What the task requires
Output the listing below verbatim, from its first line to its last.

Input
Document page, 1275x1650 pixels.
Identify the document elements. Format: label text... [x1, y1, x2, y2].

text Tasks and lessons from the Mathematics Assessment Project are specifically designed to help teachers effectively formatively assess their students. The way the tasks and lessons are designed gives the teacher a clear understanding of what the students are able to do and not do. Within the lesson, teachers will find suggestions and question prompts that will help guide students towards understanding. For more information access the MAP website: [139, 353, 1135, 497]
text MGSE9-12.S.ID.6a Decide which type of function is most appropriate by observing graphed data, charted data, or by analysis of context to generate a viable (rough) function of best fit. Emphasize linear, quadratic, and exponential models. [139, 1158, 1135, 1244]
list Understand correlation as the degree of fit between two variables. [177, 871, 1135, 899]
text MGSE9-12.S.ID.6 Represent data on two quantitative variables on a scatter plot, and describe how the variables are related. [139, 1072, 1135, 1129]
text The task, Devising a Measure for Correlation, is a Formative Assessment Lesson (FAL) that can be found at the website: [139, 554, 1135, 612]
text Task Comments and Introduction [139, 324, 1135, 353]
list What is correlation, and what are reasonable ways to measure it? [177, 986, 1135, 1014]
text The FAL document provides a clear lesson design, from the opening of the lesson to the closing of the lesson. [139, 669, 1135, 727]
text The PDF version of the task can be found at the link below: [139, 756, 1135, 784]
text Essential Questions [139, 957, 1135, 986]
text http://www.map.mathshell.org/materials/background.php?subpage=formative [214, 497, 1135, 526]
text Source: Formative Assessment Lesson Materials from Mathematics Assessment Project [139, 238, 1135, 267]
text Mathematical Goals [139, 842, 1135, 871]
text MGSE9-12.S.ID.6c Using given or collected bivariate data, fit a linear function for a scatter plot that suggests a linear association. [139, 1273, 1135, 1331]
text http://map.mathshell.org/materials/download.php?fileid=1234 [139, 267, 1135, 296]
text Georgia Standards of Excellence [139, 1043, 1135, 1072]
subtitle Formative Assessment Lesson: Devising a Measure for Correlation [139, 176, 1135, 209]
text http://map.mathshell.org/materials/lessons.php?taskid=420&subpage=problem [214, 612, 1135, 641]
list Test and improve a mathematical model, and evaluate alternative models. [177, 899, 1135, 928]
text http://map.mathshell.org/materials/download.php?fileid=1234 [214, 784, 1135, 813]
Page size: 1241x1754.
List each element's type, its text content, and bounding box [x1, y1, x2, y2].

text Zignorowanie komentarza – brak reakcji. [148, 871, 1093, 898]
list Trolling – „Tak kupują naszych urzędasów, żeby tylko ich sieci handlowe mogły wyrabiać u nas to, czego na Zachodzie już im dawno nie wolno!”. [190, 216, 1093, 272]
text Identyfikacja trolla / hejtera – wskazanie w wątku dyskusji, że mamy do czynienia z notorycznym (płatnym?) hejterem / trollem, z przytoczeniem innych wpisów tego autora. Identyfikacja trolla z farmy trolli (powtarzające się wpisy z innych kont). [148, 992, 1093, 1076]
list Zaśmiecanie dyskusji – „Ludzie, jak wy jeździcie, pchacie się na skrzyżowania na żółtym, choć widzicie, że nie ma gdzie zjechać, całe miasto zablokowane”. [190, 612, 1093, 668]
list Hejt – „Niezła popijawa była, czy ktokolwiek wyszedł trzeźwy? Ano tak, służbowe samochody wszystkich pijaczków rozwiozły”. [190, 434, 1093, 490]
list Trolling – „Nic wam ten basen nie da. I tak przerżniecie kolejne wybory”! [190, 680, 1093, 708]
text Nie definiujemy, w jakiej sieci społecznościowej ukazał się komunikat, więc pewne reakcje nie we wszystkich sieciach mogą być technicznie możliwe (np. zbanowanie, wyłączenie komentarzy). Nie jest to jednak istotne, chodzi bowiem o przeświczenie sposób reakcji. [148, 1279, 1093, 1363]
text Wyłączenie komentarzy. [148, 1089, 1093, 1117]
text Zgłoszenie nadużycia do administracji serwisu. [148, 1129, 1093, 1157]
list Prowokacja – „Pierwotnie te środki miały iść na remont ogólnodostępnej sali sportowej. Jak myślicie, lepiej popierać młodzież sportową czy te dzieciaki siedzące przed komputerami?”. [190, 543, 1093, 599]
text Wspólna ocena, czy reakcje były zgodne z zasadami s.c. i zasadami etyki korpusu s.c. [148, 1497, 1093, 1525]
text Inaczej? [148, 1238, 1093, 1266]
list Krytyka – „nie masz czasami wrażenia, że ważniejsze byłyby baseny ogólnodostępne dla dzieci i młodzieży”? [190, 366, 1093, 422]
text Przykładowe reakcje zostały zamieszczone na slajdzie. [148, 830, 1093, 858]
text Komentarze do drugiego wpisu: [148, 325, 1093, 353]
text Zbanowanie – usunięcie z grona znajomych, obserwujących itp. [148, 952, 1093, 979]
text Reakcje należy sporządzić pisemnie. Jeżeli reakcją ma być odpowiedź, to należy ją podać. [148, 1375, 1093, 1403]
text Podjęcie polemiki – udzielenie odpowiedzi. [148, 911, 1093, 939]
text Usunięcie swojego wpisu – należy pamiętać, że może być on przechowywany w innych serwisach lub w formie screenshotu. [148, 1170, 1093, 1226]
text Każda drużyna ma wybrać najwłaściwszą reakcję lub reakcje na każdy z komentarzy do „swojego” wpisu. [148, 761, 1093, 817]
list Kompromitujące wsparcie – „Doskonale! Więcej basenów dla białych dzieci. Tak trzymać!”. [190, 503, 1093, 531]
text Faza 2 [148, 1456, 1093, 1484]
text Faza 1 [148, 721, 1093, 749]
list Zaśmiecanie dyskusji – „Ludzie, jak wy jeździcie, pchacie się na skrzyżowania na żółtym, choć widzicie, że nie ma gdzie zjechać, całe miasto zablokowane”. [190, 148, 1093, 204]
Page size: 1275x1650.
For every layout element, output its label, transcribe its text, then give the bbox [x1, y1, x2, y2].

Solution for this exercise
Document page, 1275x1650 pixels.
Identify the document elements. Format: label text... [x1, y1, x2, y2].

text Tasks and lessons from the Mathematics Assessment Project are specifically designed to help teachers effectively formatively assess their students. The way the tasks and lessons are designed gives the teacher a clear understanding of what the students are able to do and not do. Within the lesson, teachers will find suggestions and question prompts that will help guide students towards understanding. For more information access the MAP website: [139, 353, 1135, 497]
text MGSE9-12.S.ID.6a Decide which type of function is most appropriate by observing graphed data, charted data, or by analysis of context to generate a viable (rough) function of best fit. Emphasize linear, quadratic, and exponential models. [139, 1158, 1135, 1244]
list Understand correlation as the degree of fit between two variables. [177, 871, 1135, 899]
text MGSE9-12.S.ID.6 Represent data on two quantitative variables on a scatter plot, and describe how the variables are related. [139, 1072, 1135, 1129]
text The task, Devising a Measure for Correlation, is a Formative Assessment Lesson (FAL) that can be found at the website: [139, 554, 1135, 612]
text Task Comments and Introduction [139, 324, 1135, 353]
list What is correlation, and what are reasonable ways to measure it? [177, 986, 1135, 1014]
text The FAL document provides a clear lesson design, from the opening of the lesson to the closing of the lesson. [139, 669, 1135, 727]
text The PDF version of the task can be found at the link below: [139, 756, 1135, 784]
text Essential Questions [139, 957, 1135, 986]
text http://www.map.mathshell.org/materials/background.php?subpage=formative [214, 497, 1135, 526]
text Source: Formative Assessment Lesson Materials from Mathematics Assessment Project [139, 238, 1135, 267]
text Mathematical Goals [139, 842, 1135, 871]
text MGSE9-12.S.ID.6c Using given or collected bivariate data, fit a linear function for a scatter plot that suggests a linear association. [139, 1273, 1135, 1331]
text http://map.mathshell.org/materials/download.php?fileid=1234 [139, 267, 1135, 296]
text Georgia Standards of Excellence [139, 1043, 1135, 1072]
subtitle Formative Assessment Lesson: Devising a Measure for Correlation [139, 176, 1135, 209]
text http://map.mathshell.org/materials/lessons.php?taskid=420&subpage=problem [214, 612, 1135, 641]
list Test and improve a mathematical model, and evaluate alternative models. [177, 899, 1135, 928]
text http://map.mathshell.org/materials/download.php?fileid=1234 [214, 784, 1135, 813]
Page size: 1241x1754.
List each element's type, its text content, and bounding box [x1, y1, x2, y2].

text Zignorowanie komentarza – brak reakcji. [148, 871, 1093, 898]
list Trolling – „Tak kupują naszych urzędasów, żeby tylko ich sieci handlowe mogły wyrabiać u nas to, czego na Zachodzie już im dawno nie wolno!”. [190, 216, 1093, 272]
text Identyfikacja trolla / hejtera – wskazanie w wątku dyskusji, że mamy do czynienia z notorycznym (płatnym?) hejterem / trollem, z przytoczeniem innych wpisów tego autora. Identyfikacja trolla z farmy trolli (powtarzające się wpisy z innych kont). [148, 992, 1093, 1076]
list Zaśmiecanie dyskusji – „Ludzie, jak wy jeździcie, pchacie się na skrzyżowania na żółtym, choć widzicie, że nie ma gdzie zjechać, całe miasto zablokowane”. [190, 612, 1093, 668]
list Hejt – „Niezła popijawa była, czy ktokolwiek wyszedł trzeźwy? Ano tak, służbowe samochody wszystkich pijaczków rozwiozły”. [190, 434, 1093, 490]
list Trolling – „Nic wam ten basen nie da. I tak przerżniecie kolejne wybory”! [190, 680, 1093, 708]
text Nie definiujemy, w jakiej sieci społecznościowej ukazał się komunikat, więc pewne reakcje nie we wszystkich sieciach mogą być technicznie możliwe (np. zbanowanie, wyłączenie komentarzy). Nie jest to jednak istotne, chodzi bowiem o przeświczenie sposób reakcji. [148, 1279, 1093, 1363]
text Wyłączenie komentarzy. [148, 1089, 1093, 1117]
text Zgłoszenie nadużycia do administracji serwisu. [148, 1129, 1093, 1157]
list Prowokacja – „Pierwotnie te środki miały iść na remont ogólnodostępnej sali sportowej. Jak myślicie, lepiej popierać młodzież sportową czy te dzieciaki siedzące przed komputerami?”. [190, 543, 1093, 599]
text Wspólna ocena, czy reakcje były zgodne z zasadami s.c. i zasadami etyki korpusu s.c. [148, 1497, 1093, 1525]
text Inaczej? [148, 1238, 1093, 1266]
list Krytyka – „nie masz czasami wrażenia, że ważniejsze byłyby baseny ogólnodostępne dla dzieci i młodzieży”? [190, 366, 1093, 422]
text Przykładowe reakcje zostały zamieszczone na slajdzie. [148, 830, 1093, 858]
text Komentarze do drugiego wpisu: [148, 325, 1093, 353]
text Zbanowanie – usunięcie z grona znajomych, obserwujących itp. [148, 952, 1093, 979]
text Reakcje należy sporządzić pisemnie. Jeżeli reakcją ma być odpowiedź, to należy ją podać. [148, 1375, 1093, 1403]
text Podjęcie polemiki – udzielenie odpowiedzi. [148, 911, 1093, 939]
text Usunięcie swojego wpisu – należy pamiętać, że może być on przechowywany w innych serwisach lub w formie screenshotu. [148, 1170, 1093, 1226]
text Każda drużyna ma wybrać najwłaściwszą reakcję lub reakcje na każdy z komentarzy do „swojego” wpisu. [148, 761, 1093, 817]
list Kompromitujące wsparcie – „Doskonale! Więcej basenów dla białych dzieci. Tak trzymać!”. [190, 503, 1093, 531]
text Faza 2 [148, 1456, 1093, 1484]
text Faza 1 [148, 721, 1093, 749]
list Zaśmiecanie dyskusji – „Ludzie, jak wy jeździcie, pchacie się na skrzyżowania na żółtym, choć widzicie, że nie ma gdzie zjechać, całe miasto zablokowane”. [190, 148, 1093, 204]
Page size: 1275x1650.
For every layout element, output its label, transcribe its text, then give the bbox [x1, y1, x2, y2].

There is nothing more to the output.